*** Dataset content ***

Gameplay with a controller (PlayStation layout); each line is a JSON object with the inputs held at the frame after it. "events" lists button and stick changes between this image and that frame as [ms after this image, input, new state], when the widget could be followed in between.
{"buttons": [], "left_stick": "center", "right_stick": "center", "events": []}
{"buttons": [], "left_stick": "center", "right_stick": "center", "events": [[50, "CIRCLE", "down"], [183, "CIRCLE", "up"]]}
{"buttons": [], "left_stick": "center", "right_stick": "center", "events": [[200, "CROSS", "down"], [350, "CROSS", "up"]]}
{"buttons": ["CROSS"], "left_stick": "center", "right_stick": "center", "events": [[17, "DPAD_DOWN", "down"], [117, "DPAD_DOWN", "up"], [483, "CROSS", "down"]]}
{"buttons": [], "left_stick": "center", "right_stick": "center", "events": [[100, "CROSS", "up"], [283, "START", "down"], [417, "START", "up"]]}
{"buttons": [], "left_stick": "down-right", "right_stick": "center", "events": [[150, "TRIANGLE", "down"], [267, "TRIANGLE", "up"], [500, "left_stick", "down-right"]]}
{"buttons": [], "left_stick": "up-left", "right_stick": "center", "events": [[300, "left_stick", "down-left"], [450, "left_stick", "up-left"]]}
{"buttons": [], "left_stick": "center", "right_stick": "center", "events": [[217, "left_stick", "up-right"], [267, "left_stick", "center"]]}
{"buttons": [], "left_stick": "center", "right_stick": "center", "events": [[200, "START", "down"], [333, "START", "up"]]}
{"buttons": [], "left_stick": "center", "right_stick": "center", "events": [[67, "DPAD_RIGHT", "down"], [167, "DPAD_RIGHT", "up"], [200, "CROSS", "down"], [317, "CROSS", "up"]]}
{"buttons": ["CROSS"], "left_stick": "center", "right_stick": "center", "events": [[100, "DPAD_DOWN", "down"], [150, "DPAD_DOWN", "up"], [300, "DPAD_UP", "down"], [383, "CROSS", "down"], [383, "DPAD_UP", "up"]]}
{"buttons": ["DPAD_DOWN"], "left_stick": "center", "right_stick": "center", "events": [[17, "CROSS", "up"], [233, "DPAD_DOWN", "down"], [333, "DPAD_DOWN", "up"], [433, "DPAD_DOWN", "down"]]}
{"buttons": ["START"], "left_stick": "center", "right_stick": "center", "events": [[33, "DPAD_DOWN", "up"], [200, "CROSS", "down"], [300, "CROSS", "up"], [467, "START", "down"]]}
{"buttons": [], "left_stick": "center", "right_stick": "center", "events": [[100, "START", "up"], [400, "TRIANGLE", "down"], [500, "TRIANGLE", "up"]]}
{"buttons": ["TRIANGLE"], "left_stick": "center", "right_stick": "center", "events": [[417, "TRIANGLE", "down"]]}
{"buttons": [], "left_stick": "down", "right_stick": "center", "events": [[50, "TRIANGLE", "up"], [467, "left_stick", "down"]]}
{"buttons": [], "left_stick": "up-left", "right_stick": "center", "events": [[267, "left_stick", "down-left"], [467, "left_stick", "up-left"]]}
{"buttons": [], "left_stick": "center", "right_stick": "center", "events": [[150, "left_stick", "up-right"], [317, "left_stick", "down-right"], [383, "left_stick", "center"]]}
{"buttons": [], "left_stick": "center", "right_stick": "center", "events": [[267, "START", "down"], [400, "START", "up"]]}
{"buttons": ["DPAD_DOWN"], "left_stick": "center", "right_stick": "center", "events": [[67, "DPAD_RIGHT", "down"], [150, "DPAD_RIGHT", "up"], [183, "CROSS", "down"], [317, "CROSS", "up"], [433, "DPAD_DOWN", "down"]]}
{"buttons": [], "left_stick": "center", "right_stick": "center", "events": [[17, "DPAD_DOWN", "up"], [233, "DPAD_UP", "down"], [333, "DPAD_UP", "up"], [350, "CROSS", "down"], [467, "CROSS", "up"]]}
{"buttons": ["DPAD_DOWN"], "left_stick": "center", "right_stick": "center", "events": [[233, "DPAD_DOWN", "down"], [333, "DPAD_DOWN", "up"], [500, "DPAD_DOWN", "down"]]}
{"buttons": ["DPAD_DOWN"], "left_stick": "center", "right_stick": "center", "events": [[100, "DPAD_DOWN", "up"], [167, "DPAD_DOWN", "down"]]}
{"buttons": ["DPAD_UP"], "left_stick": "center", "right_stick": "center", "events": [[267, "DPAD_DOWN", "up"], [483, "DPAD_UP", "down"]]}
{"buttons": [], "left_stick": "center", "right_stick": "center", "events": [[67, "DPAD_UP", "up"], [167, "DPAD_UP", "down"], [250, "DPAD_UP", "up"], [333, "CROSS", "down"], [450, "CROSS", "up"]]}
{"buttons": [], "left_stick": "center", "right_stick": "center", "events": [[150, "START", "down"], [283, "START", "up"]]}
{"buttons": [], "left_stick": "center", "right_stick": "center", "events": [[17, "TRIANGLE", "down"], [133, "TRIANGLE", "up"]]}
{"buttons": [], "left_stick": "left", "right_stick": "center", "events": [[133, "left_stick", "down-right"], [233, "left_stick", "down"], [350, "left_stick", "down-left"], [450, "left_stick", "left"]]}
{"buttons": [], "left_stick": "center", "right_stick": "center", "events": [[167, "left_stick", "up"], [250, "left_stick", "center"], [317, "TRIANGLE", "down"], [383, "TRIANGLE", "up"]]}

***

> _Description of the task_:
Give the data again, exactly as written.

> _Finished task_:
Gameplay with a controller (PlayStation layout); each line is a JSON object with the inputs held at the frame after it. "events" lists button and stick changes between this image and that frame as [ms after this image, input, new state], when the widget could be followed in between.
{"buttons": [], "left_stick": "center", "right_stick": "center", "events": []}
{"buttons": [], "left_stick": "center", "right_stick": "center", "events": [[50, "CIRCLE", "down"], [183, "CIRCLE", "up"]]}
{"buttons": [], "left_stick": "center", "right_stick": "center", "events": [[200, "CROSS", "down"], [350, "CROSS", "up"]]}
{"buttons": ["CROSS"], "left_stick": "center", "right_stick": "center", "events": [[17, "DPAD_DOWN", "down"], [117, "DPAD_DOWN", "up"], [483, "CROSS", "down"]]}
{"buttons": [], "left_stick": "center", "right_stick": "center", "events": [[100, "CROSS", "up"], [283, "START", "down"], [417, "START", "up"]]}
{"buttons": [], "left_stick": "down-right", "right_stick": "center", "events": [[150, "TRIANGLE", "down"], [267, "TRIANGLE", "up"], [500, "left_stick", "down-right"]]}
{"buttons": [], "left_stick": "up-left", "right_stick": "center", "events": [[300, "left_stick", "down-left"], [450, "left_stick", "up-left"]]}
{"buttons": [], "left_stick": "center", "right_stick": "center", "events": [[217, "left_stick", "up-right"], [267, "left_stick", "center"]]}
{"buttons": [], "left_stick": "center", "right_stick": "center", "events": [[200, "START", "down"], [333, "START", "up"]]}
{"buttons": [], "left_stick": "center", "right_stick": "center", "events": [[67, "DPAD_RIGHT", "down"], [167, "DPAD_RIGHT", "up"], [200, "CROSS", "down"], [317, "CROSS", "up"]]}
{"buttons": ["CROSS"], "left_stick": "center", "right_stick": "center", "events": [[100, "DPAD_DOWN", "down"], [150, "DPAD_DOWN", "up"], [300, "DPAD_UP", "down"], [383, "CROSS", "down"], [383, "DPAD_UP", "up"]]}
{"buttons": ["DPAD_DOWN"], "left_stick": "center", "right_stick": "center", "events": [[17, "CROSS", "up"], [233, "DPAD_DOWN", "down"], [333, "DPAD_DOWN", "up"], [433, "DPAD_DOWN", "down"]]}
{"buttons": ["START"], "left_stick": "center", "right_stick": "center", "events": [[33, "DPAD_DOWN", "up"], [200, "CROSS", "down"], [300, "CROSS", "up"], [467, "START", "down"]]}
{"buttons": [], "left_stick": "center", "right_stick": "center", "events": [[100, "START", "up"], [400, "TRIANGLE", "down"], [500, "TRIANGLE", "up"]]}
{"buttons": ["TRIANGLE"], "left_stick": "center", "right_stick": "center", "events": [[417, "TRIANGLE", "down"]]}
{"buttons": [], "left_stick": "down", "right_stick": "center", "events": [[50, "TRIANGLE", "up"], [467, "left_stick", "down"]]}
{"buttons": [], "left_stick": "up-left", "right_stick": "center", "events": [[267, "left_stick", "down-left"], [467, "left_stick", "up-left"]]}
{"buttons": [], "left_stick": "center", "right_stick": "center", "events": [[150, "left_stick", "up-right"], [317, "left_stick", "down-right"], [383, "left_stick", "center"]]}
{"buttons": [], "left_stick": "center", "right_stick": "center", "events": [[267, "START", "down"], [400, "START", "up"]]}
{"buttons": ["DPAD_DOWN"], "left_stick": "center", "right_stick": "center", "events": [[67, "DPAD_RIGHT", "down"], [150, "DPAD_RIGHT", "up"], [183, "CROSS", "down"], [317, "CROSS", "up"], [433, "DPAD_DOWN", "down"]]}
{"buttons": [], "left_stick": "center", "right_stick": "center", "events": [[17, "DPAD_DOWN", "up"], [233, "DPAD_UP", "down"], [333, "DPAD_UP", "up"], [350, "CROSS", "down"], [467, "CROSS", "up"]]}
{"buttons": ["DPAD_DOWN"], "left_stick": "center", "right_stick": "center", "events": [[233, "DPAD_DOWN", "down"], [333, "DPAD_DOWN", "up"], [500, "DPAD_DOWN", "down"]]}
{"buttons": ["DPAD_DOWN"], "left_stick": "center", "right_stick": "center", "events": [[100, "DPAD_DOWN", "up"], [167, "DPAD_DOWN", "down"]]}
{"buttons": ["DPAD_UP"], "left_stick": "center", "right_stick": "center", "events": [[267, "DPAD_DOWN", "up"], [483, "DPAD_UP", "down"]]}
{"buttons": [], "left_stick": "center", "right_stick": "center", "events": [[67, "DPAD_UP", "up"], [167, "DPAD_UP", "down"], [250, "DPAD_UP", "up"], [333, "CROSS", "down"], [450, "CROSS", "up"]]}
{"buttons": [], "left_stick": "center", "right_stick": "center", "events": [[150, "START", "down"], [283, "START", "up"]]}
{"buttons": [], "left_stick": "center", "right_stick": "center", "events": [[17, "TRIANGLE", "down"], [133, "TRIANGLE", "up"]]}
{"buttons": [], "left_stick": "left", "right_stick": "center", "events": [[133, "left_stick", "down-right"], [233, "left_stick", "down"], [350, "left_stick", "down-left"], [450, "left_stick", "left"]]}
{"buttons": [], "left_stick": "center", "right_stick": "center", "events": [[167, "left_stick", "up"], [250, "left_stick", "center"], [317, "TRIANGLE", "down"], [383, "TRIANGLE", "up"]]}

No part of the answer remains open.